Return only the stretch of the material below that begins with the line containing "vfov_deg: 24.3" and ends with the line containing "focal_mm: 35", exactly; both of those lines belong to it.

<<<<

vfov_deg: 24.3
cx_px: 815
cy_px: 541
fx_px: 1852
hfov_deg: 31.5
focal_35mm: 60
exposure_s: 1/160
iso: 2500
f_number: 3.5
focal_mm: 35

>>>>
<<<<

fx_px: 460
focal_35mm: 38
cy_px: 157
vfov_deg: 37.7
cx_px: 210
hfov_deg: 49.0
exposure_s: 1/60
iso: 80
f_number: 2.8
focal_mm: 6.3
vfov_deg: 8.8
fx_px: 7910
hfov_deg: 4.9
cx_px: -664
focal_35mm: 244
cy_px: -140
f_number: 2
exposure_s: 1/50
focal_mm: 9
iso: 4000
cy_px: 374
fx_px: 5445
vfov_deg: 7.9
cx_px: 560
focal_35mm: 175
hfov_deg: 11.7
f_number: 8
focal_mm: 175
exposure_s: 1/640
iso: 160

>>>>
<<<<

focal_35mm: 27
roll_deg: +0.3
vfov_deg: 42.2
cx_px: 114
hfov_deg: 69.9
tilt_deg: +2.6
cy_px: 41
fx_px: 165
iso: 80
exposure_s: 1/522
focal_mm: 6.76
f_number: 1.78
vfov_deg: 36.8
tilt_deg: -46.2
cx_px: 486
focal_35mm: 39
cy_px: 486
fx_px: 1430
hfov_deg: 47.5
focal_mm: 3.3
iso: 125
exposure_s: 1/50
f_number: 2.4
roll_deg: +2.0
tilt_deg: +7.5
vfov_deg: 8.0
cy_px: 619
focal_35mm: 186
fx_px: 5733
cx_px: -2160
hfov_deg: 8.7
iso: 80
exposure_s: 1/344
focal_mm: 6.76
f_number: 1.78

>>>>

* **Answer to this task**:
vfov_deg: 24.3
cx_px: 815
cy_px: 541
fx_px: 1852
hfov_deg: 31.5
focal_35mm: 60
exposure_s: 1/160
iso: 2500
f_number: 3.5
focal_mm: 35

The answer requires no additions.